Elterliches Eingreifen macht es oft noch schlimmer
"Obwohl Eltern geneigt sein mögen, als Schlichter einzugreifen, haben frühere Untersuchungen gezeigt, dass die elterliche Intervention bei Konflikten jugendlicher Geschwister verheerend sein kann", erklärt Campione-Barr. Die Forscher glauben daher, dass feste Hausregeln das beste Mittel seien, Streit zu beseitigen, beispielsweise: "Klopf an die Tür, bevor du das Zimmer von Bruder oder Schwester betrittst." Hilfreich seien auch feste Zeitpläne für die Mitarbeit im Haushalt und definierte Zeitvorgaben für das Videospielen. Auch dort, wo sich Kinder ein Zimmer teilen müssen, sollte Platz für Privatsphäre sein und diese von Eltern wie Geschwistern respektiert werden – beispielsweise ein Tagebuch.
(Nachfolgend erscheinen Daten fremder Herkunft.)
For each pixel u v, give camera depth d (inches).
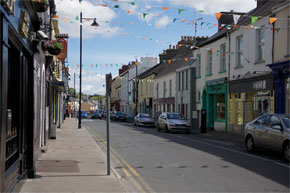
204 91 1058.1
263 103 712.4
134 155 443.5
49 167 340.2
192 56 1219.9
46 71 519.5
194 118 1120.2
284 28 641.0
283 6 639.8
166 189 259.9
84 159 398.3
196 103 1131.3
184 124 892.0
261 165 361.4
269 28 692.1
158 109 1615.4
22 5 235.0
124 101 2573.8
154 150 494.0
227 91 890.7
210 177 301.3
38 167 338.3
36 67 324.8
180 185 272.2
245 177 299.6
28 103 288.2
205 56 1045.8
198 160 398.3
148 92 1829.5
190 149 504.7
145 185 273.7
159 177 304.2
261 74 713.6
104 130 973.2
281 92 641.6
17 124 247.6
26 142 285.1
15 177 227.5
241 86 807.7
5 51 182.2
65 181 275.7
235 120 858.8
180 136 767.7
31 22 285.9
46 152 454.9
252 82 754.8
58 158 402.0
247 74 774.5
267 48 703.7
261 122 458.3
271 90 680.4
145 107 1882.4
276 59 666.8
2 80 174.6
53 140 622.5
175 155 441.4
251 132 468.4
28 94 288.7
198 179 293.6
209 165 363.3
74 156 421.7
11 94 246.5
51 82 657.6
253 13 800.3
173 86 1374.3
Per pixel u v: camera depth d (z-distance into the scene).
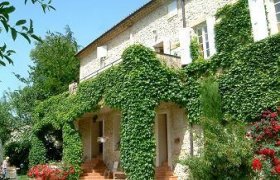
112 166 18.00
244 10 12.15
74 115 16.06
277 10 11.54
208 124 10.21
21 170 26.33
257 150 9.88
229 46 12.45
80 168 16.11
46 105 20.09
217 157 9.42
"Wenn Eltern feststellen, dass ein Kind permanent den Kürzeren zieht, sollten sie dennoch Maßnahmen ergreifen, damit ein Kind nicht zu untergeordnet ist", betont Campione-Barr. Sollten viele geschwisterliche Interaktionen in heftigem Streit enden, womöglich mit Gewalt, raten die Forscher, professionelle Hilfe zu suchen.
Eine Schwäche der Studie besteht nach Angaben der Forscher in der kulturellen Beschränkung der Teilnehmer auf die weiße Mittelschicht. Andere Kulturen und finanzielle Schichten könnten ein anderes Verhältnis zu Privatsphäre, Fairness und emotionalem Wohlbefinden haben.
In einer weiteren Studie wollen die Psychologen nun untersuchen, welche positiven Auswirkungen die Beziehung zwischen jugendlichen Geschwistern und Eltern hat. "Starke gesunde Familienverhältnisse sind enorm wichtig im späteren Leben", sagt Campione-Barr. So gebe es Dinge, die Geschwister nur einander und niemandem sonst sagen würden.